There was a Wolf who was cold from chilly winter winds and near starvation from lack of food.   He was in this terrible condition when he met a healthy looking Dog. The Dog greeted him cheerfully:

“Hello, Cousin! It pains me to see you like this: wasting away for no good reason. Why do you scavenge for food when you could be taken care of as I am? My Master feeds me regularly and here you are close to death. Why not find a home for yourself?”

“That would be nice,” said the Wolf, “But how would I even find a place like this?”

The Dog smiled. “It would be no trouble! You could come home with me and I’m sure my Master would take you in as well. You could share in my work and we would both be fed regularly!”

The Wolf agreed and he and the Dog set off to go to town together. While they were on the way, the Wolf noticed a spot on the Dog’s neck where there was very little hair.

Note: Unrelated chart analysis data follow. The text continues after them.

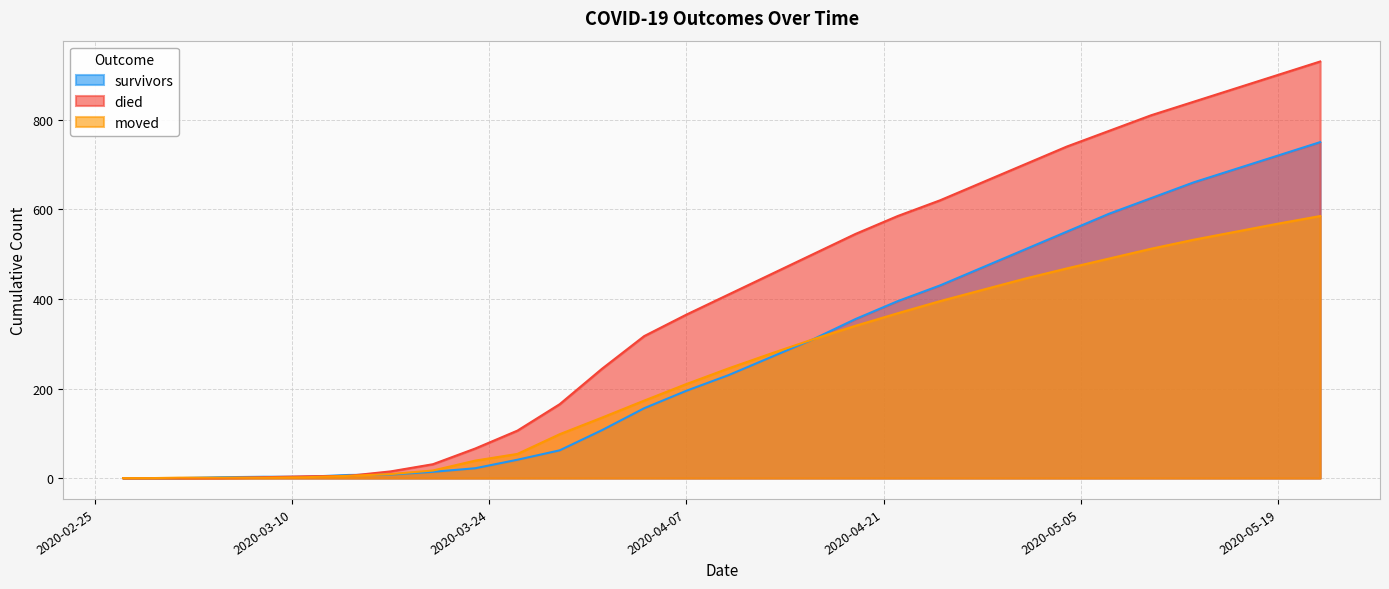

What position from the left is 2020-05-22?

30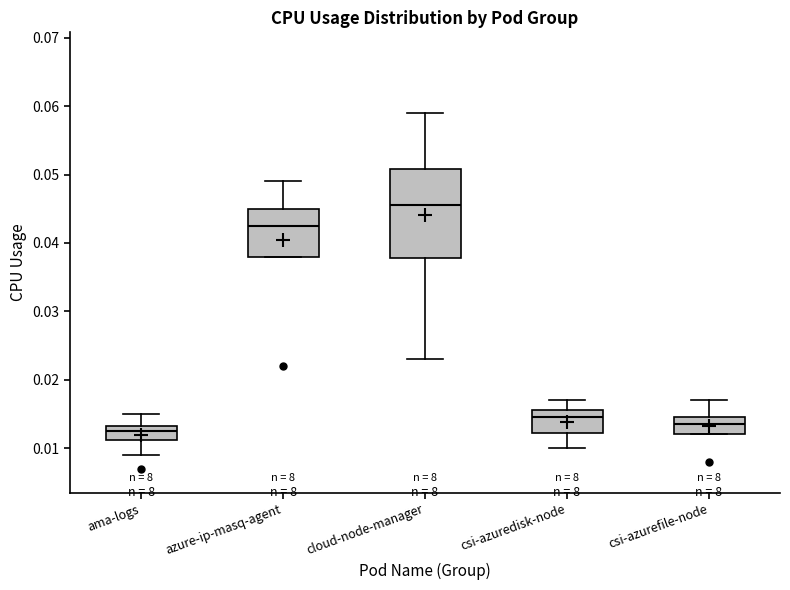

Reading left to right, transcribe this box plot: for each box, give where its median line is, the range the box spans, and where its two whiskers end, as read against the y-axis. The values are not printed on the chart, so give them approximately, as read against the axis.

ama-logs: median 0.013 (inside the box), box 0.011 to 0.013, whiskers 0.009 to 0.015
azure-ip-masq-agent: median 0.043, box 0.038 to 0.045, whiskers 0.038 to 0.049
cloud-node-manager: median 0.046, box 0.038 to 0.051, whiskers 0.023 to 0.059
csi-azuredisk-node: median 0.015, box 0.012 to 0.016, whiskers 0.010 to 0.017
csi-azurefile-node: median 0.014, box 0.012 to 0.015, whiskers 0.012 to 0.017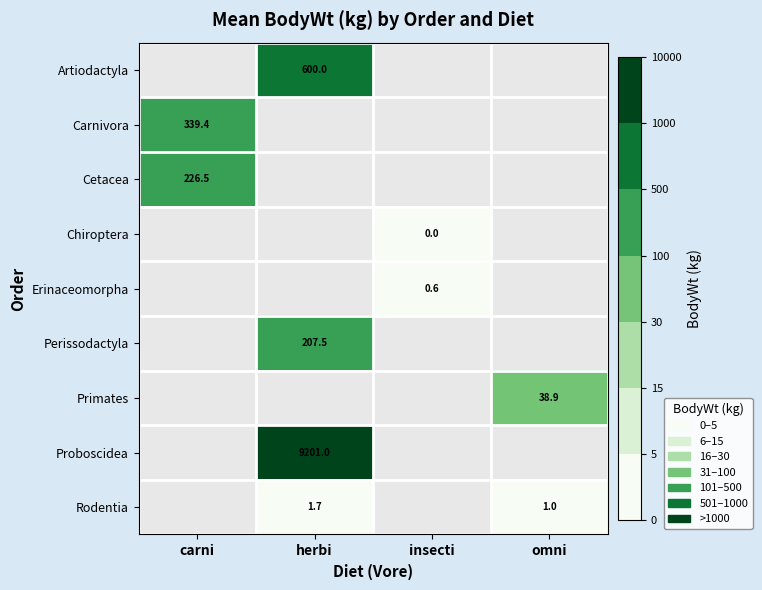

Is it true that Rodentia equals 0.3 at herbi?

False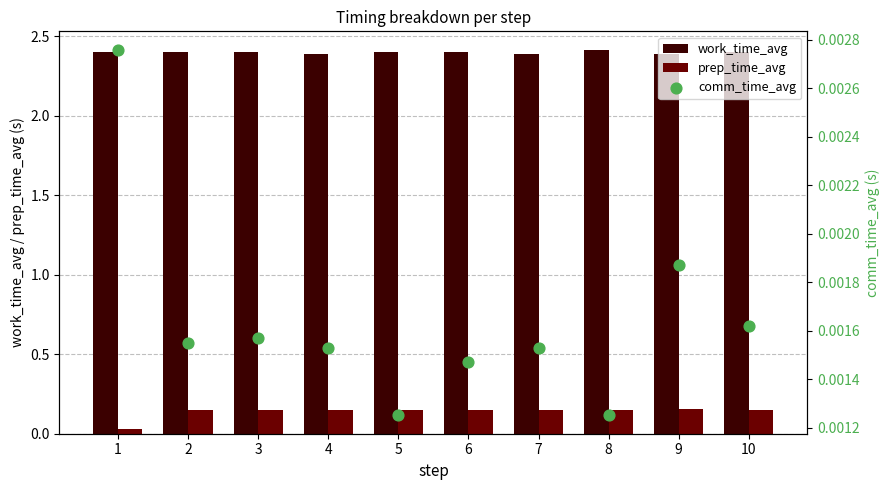

Is the value of prep_time_avg at 8 greater than the value of work_time_avg at 3?

No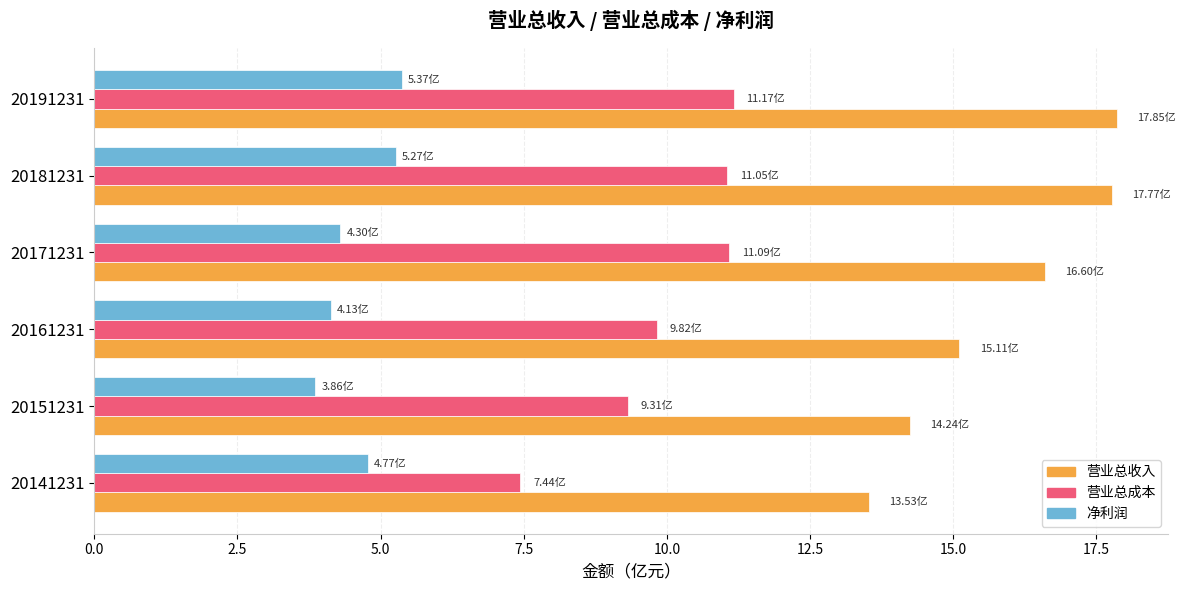

Between 20151231 and 20181231, which series saw the biggest shift?

营业总收入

“Cousin, what is wrong with your neck?” the Wolf asked.

“Oh that,” said the Dog, “It’s nothing. My Master keeps me on a chain at night and that is where the collar goes. It’s uncomfortable but you get used to it after awhile.”

“Goodbye cousin!” said the Wolf, turning to leave. “I’d rather starve and be free than be fat and a slave!”

Freedom versus security. It’s the age old debate at the heart of this fable by Aesop. Who is right? The Wolf or the Dog? Your answer probably depends on your point of view. The truth is both cousins suffer from a kind of bondage. The Dog is a slave to a human master while the Wolf is captive to his circumstances: forced into a lifelong fight for survival. We human beings find ourselves in a similar situation.  Jesus says, “Come to me you who are weary and heavy laden and find rest for your souls. My burden is easy and my yoke is light.” Disciples are called to throw off the chains of sin and death and to find freedom in serving Christ.  Like the Dog, each of us is born a slave to sin and must abandon the false security offered by our old life and embrace the radical freedom that is found in knowing Christ. But this way of life is not forced upon us. It is one we must choose. Like the Wolf, each of us must decide if we are willing to take up the yoke or Christ or cling to the illusion of freedom that threatens to destroy us.